*PASSAGE TO READ*:
————————

Almanac Cricket: Pees and Queues

 

 

One of the toilet queues at Old Trafford. Really!

 

 

There is no denying that the England cricket team is currently playing a thrilling brand of Test cricket. And don’t their supporters let you know it! I suspect that is this new-found cricket-watching joy that makes queuing for anything and everything so much more palatable and tolerable for them. Long renowned for their stoicism, the English cricket fans stoked a new level of admiration within me as I bore witness to the confoundingly long queues. And to a man*, with little or no accompanying whingeing, they graciously accepted their lot.

————————

*Extracted records*:
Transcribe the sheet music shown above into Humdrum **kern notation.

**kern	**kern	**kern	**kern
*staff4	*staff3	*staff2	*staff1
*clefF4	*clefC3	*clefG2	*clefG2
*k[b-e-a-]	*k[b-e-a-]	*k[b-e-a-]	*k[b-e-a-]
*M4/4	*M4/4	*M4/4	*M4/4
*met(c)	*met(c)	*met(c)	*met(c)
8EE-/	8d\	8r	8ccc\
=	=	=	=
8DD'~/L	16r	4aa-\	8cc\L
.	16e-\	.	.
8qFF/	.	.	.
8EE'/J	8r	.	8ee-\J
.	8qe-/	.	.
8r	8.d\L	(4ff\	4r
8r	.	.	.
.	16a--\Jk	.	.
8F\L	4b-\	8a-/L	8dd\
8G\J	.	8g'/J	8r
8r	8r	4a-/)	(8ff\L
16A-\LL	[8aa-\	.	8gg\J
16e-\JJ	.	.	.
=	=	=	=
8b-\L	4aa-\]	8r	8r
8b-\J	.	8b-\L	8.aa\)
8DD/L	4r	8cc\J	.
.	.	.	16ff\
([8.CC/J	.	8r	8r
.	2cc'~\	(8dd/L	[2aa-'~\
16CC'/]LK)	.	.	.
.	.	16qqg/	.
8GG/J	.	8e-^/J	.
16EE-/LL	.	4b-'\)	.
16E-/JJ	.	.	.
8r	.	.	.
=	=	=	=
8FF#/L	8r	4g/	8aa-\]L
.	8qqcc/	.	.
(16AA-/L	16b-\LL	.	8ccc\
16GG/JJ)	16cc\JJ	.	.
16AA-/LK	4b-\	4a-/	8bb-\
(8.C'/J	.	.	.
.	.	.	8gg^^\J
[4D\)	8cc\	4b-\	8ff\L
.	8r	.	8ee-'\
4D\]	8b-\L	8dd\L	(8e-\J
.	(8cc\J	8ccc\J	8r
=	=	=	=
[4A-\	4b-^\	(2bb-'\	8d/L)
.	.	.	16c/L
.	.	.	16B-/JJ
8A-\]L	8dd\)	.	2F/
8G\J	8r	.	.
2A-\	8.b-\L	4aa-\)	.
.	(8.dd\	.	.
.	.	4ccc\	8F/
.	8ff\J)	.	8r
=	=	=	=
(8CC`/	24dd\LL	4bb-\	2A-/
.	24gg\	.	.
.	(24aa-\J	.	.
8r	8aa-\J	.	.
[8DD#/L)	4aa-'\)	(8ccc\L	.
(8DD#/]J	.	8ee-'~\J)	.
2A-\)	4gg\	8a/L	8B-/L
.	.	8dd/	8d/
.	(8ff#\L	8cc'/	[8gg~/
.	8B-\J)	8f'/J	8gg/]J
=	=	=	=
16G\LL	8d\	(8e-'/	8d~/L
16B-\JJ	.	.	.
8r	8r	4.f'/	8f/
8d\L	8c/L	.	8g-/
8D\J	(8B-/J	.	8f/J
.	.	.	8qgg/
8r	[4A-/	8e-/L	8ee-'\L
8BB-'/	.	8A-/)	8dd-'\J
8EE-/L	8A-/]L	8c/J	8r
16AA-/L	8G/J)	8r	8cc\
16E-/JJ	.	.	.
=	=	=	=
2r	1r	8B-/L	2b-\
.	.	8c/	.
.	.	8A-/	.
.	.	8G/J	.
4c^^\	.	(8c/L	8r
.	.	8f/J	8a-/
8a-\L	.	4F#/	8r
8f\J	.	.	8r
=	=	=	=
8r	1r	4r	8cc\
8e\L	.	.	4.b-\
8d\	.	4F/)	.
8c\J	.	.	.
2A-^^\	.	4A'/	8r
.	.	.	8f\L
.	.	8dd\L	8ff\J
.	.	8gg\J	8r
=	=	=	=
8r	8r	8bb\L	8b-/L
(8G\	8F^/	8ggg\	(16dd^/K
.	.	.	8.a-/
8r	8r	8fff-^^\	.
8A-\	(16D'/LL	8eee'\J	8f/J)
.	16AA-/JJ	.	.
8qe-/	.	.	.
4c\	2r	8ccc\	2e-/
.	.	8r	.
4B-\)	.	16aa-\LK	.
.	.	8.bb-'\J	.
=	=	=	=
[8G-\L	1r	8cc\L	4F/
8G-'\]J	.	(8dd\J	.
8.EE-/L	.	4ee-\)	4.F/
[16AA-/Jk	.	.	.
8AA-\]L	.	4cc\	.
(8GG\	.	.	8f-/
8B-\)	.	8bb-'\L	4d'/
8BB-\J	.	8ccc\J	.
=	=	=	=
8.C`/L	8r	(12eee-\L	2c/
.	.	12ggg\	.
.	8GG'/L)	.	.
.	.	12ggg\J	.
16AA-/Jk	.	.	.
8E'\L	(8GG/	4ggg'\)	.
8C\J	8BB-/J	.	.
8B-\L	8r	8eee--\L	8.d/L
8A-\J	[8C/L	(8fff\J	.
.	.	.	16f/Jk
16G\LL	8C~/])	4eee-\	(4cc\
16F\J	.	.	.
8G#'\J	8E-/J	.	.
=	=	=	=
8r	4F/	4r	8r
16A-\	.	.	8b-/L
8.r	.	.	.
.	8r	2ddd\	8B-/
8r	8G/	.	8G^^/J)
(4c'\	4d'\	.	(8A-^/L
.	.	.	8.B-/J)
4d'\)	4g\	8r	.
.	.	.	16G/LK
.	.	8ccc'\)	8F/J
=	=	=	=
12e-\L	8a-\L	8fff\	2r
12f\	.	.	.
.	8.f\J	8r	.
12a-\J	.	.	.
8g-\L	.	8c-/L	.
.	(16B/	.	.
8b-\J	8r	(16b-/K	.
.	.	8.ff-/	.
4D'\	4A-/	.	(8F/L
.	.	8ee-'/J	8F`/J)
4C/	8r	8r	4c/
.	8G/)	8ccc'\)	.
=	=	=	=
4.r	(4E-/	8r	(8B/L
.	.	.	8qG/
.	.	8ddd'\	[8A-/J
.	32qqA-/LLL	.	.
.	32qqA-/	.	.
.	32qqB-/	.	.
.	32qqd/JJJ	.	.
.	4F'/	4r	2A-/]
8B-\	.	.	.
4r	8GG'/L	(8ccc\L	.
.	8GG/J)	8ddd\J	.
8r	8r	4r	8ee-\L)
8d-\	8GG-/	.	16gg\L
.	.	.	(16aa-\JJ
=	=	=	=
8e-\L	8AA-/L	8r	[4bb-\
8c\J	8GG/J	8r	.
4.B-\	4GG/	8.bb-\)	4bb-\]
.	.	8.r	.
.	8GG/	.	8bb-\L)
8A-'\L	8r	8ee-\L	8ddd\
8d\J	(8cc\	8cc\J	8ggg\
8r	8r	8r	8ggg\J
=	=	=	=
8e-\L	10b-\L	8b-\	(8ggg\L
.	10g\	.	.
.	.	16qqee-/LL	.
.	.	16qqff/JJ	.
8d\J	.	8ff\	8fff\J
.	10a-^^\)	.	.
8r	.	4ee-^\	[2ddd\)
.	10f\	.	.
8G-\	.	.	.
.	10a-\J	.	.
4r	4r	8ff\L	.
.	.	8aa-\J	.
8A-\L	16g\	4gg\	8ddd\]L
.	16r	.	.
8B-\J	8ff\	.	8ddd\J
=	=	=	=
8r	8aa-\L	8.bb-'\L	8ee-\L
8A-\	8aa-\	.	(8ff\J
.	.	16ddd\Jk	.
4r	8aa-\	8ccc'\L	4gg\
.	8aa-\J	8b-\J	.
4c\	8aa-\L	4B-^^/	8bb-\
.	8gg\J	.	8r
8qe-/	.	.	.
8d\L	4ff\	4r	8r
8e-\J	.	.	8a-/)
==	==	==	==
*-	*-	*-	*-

————————

*EXERCISE AIM*:
Retype the passage about cricket fans and queues word for word, starting with "One of the toilet" and going on through "accepted their lot.".

*ANSWER FOR THE TASK*:
One of the toilet queues at Old Trafford. Really!

 

 

There is no denying that the England cricket team is currently playing a thrilling brand of Test cricket. And don’t their supporters let you know it! I suspect that is this new-found cricket-watching joy that makes queuing for anything and everything so much more palatable and tolerable for them. Long renowned for their stoicism, the English cricket fans stoked a new level of admiration within me as I bore witness to the confoundingly long queues. And to a man*, with little or no accompanying whingeing, they graciously accepted their lot.